# SUPPLIED PASSAGE:
= Beginning of Section =
# Rice University 2014



## CoryThigpen (Aug 27, 2014)

Rice University 2014 taking place October 18, 2014. 

Awesome auditorium. Great location. Sweet prizes (maybe). 

2x2 - 2 rounds 
3x3 - 3 rounds
4x4 - 3 rounds
OH - 2 rounds
Skewb - Combined final

See you there!


----------



## yoshinator (Aug 27, 2014)

Yo I'm so coming to this


----------



## Anthony (Aug 27, 2014)

I'll be there as long as nothing conflicts!


----------



## CoryThigpen (Sep 1, 2014)

Registration is open! Cap TBD.


----------



## Genius4Jesus (Sep 1, 2014)

3 rounds of 4x4! Unfortunately, way too far away.


----------



## Deleted member 19792 (Sep 1, 2014)

Signed up 

Would it be held where TedXHouston 2013 was held? [Don't know the name of the auditorium]


----------



## ZamHalen (Sep 2, 2014)

Tentatively signed up.


----------



## yoshinator (Sep 2, 2014)

Just signed up, I'm hype


----------



## Deleted member 19792 (Sep 2, 2014)

3 Rounds of 4x4, you better get that Canadian NR.


----------



## antoineccantin (Sep 2, 2014)

strakerak said:


> 3 Rounds of 4x4, you better get that Canadian NR.



> Bill Wang


----------



## yoshinator (Sep 2, 2014)

strakerak said:


> 3 Rounds of 4x4, you better get that Canadian NR.



32.28 is fast though -.-



antoineccantin said:


> > Bill Wang



Exactly


----------



## Deleted member 19792 (Sep 2, 2014)

If this competition turns out to be another invasion, then Anthony needs to attend and win


----------



## goodatthis (Sep 2, 2014)

If I drop my phone in water, can I leave it in this university to dry out? Also, is this university poisonous if you go in?

if anyone can explain the second one, you have my applause


----------



## kcl (Sep 3, 2014)

goodatthis said:


> If I drop my phone in water, can I leave it in this university to dry out? Also, is this university poisonous if you go in?
> 
> if anyone can explain the second one, you have my applause



Wasn't there some thing about rice absorbing arsenic and cadmium?


----------



## Deleted member 19792 (Sep 30, 2014)

So does anyone want to have a meetup at the mall before the comp or in the CityCenter after the comp?
= End of Section =
# ENTRIES SHOWN:
= Beginning of Section =
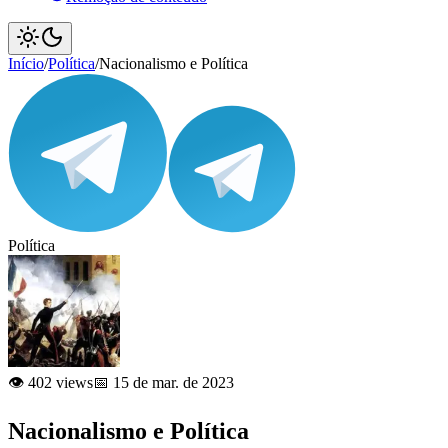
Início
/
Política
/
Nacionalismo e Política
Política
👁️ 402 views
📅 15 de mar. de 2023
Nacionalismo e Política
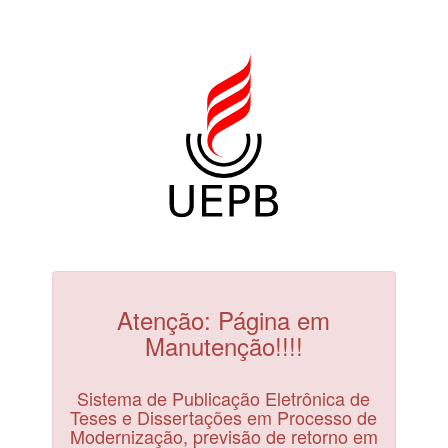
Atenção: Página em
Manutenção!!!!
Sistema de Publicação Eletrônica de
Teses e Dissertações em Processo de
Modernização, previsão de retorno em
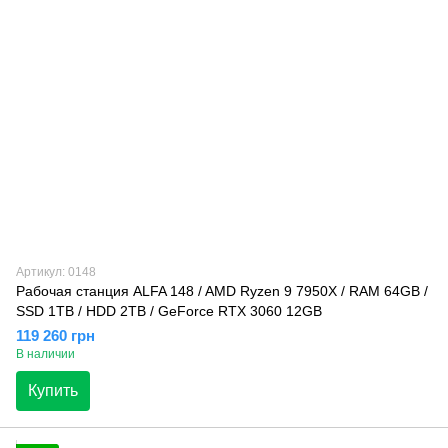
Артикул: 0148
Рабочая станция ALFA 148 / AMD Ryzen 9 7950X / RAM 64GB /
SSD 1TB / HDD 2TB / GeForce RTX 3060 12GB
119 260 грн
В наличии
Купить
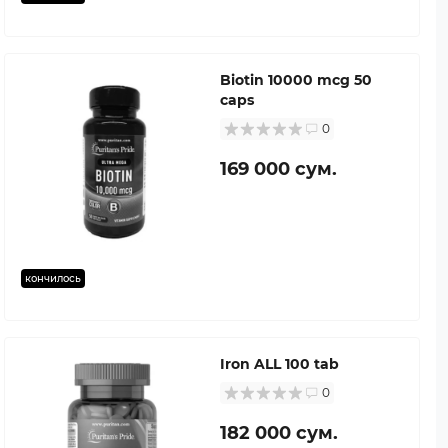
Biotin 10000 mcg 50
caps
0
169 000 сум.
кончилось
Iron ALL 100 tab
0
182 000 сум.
= End of Section =
= Beginning of Section =
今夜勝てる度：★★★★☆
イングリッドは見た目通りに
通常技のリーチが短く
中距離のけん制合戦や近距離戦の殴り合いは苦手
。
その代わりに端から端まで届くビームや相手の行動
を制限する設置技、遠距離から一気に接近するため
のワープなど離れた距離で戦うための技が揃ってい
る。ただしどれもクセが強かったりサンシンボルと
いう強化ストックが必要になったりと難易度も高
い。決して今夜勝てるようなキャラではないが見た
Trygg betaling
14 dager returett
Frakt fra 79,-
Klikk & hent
= End of Section =
# PROBLEM 1:
Turn the stretch of the listing from the line containing "今夜勝てる度：★★★★☆" through the line containing "Klikk & hent" into a numbered list, skipping any blank lines.
# PROBLEM 2:
Extend the Rice University 2014 thread from where it stops.
The listing has nothing to do with the Rice University 2014 thread.

# EXERCISE ANSWER 1:
1. 今夜勝てる度：★★★★☆
2. イングリッドは見た目通りに
3. 通常技のリーチが短く
4. 中距離のけん制合戦や近距離戦の殴り合いは苦手
5. 。
6. その代わりに端から端まで届くビームや相手の行動
7. を制限する設置技、遠距離から一気に接近するため
8. のワープなど離れた距離で戦うための技が揃ってい
9. る。ただしどれもクセが強かったりサンシンボルと
10. いう強化ストックが必要になったりと難易度も高
11. い。決して今夜勝てるようなキャラではないが見た
12. Trygg betaling
13. 14 dager returett
14. Frakt fra 79,-
15. Klikk & hent

# EXERCISE ANSWER 2:
----------



## yoshinator (Sep 30, 2014)

Yeah so I can't go cause of a school trip


----------



## Deleted member 19792 (Sep 30, 2014)

yoshinator said:


> Yeah so I can't go cause of a school trip



That sucks!

Skip the trip. SKIP THE TRIP!! *Chants*


----------



## KingTim96 (Sep 30, 2014)

goodatthis said:


> If I drop my phone in water, can I leave it in this university to dry out? Also, is this university poisonous if you go in?
> 
> if anyone can explain the second one, you have my applause



Hahaha, I'm not even going but I get that. Because in the TV show Breaking Bad, Mr. White used ricin(or, Rice-in, as goodatthis was trying to say haha), to kill this one guy. Haha that was a very clever joke!!


----------



## Deleted member 19792 (Oct 3, 2014)

So... 15 puzzle anyone?


----------



## CoryThigpen (Oct 14, 2014)

-Lunch will be provided to competitors and their guests.
-Sign ups at the door pay $20 vice $15.
-Gift cards to thecubicle.us for event winners.
-No Rubik's clock... sorry!
-Top 50% advancing after first round of 3x3 and 4x4.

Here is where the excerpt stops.